(Exercise):
Every line from the one bearing "efficace pour nettoyer votre moquette en" through the last line of the records below is to be output exactly, and no other line; leave out the pictures.

Start of Records to process

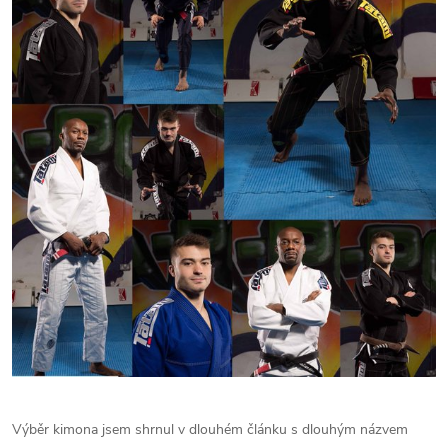
Výběr kimona jsem shrnul v dlouhém článku s dlouhým názvem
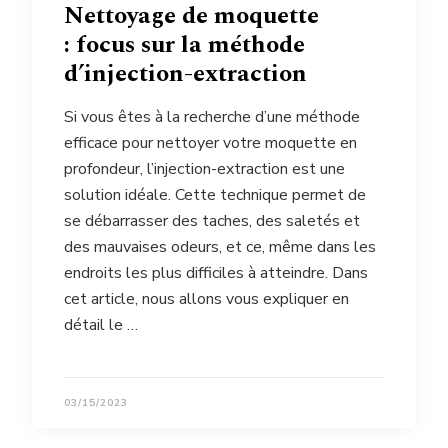
Nettoyage de moquette
: focus sur la méthode
d’injection-extraction
Si vous êtes à la recherche d’une méthode
efficace pour nettoyer votre moquette en
profondeur, l’injection-extraction est une
solution idéale. Cette technique permet de
se débarrasser des taches, des saletés et
des mauvaises odeurs, et ce, même dans les
endroits les plus difficiles à atteindre. Dans
cet article, nous allons vous expliquer en
détail le …
03/15/2023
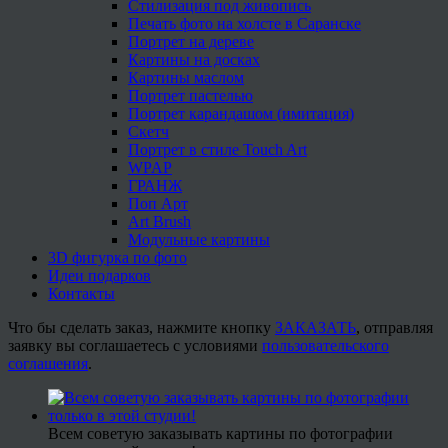
Стилизация под живопись
Печать фото на холсте в Саранске
Портрет на дереве
Картины на досках
Картины маслом
Портрет пастелью
Портрет карандашом (имитация)
Скетч
Портрет в стиле Touch Art
WPAP
ГРАНЖ
Поп Арт
Art Brush
Модульные картины
3D фигурка по фото
Идеи подарков
Контакты
Что бы сделать заказ, нажмите кнопку
ЗАКАЗАТЬ
, отправляя
заявку вы соглашаетесь с условиями
пользовательского
соглашения
.
Всем советую заказывать картины по фотографии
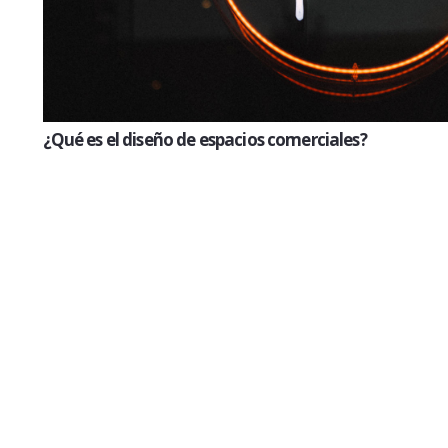
¿Qué es el diseño de espacios comerciales?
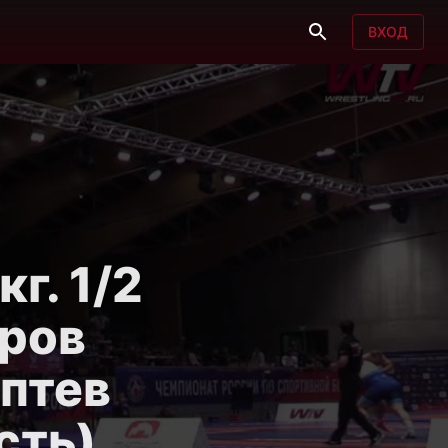
ВХОД
г. 1/2
аров
птев
сть)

End of Records to process

(Written response):
efficace pour nettoyer votre moquette en
profondeur, l’injection-extraction est une
solution idéale. Cette technique permet de
se débarrasser des taches, des saletés et
des mauvaises odeurs, et ce, même dans les
endroits les plus difficiles à atteindre. Dans
cet article, nous allons vous expliquer en
détail le …
03/15/2023
Стилизация под живопись
Печать фото на холсте в Саранске
Портрет на дереве
Картины на досках
Картины маслом
Портрет пастелью
Портрет карандашом (имитация)
Скетч
Портрет в стиле Touch Art
WPAP
ГРАНЖ
Поп Арт
Art Brush
Модульные картины
3D фигурка по фото
Идеи подарков
Контакты
Что бы сделать заказ, нажмите кнопку
ЗАКАЗАТЬ
, отправляя
заявку вы соглашаетесь с условиями
пользовательского
соглашения
.
Всем советую заказывать картины по фотографии
¿Qué es el diseño de espacios comerciales?
ВХОД
г. 1/2
аров
птев
сть)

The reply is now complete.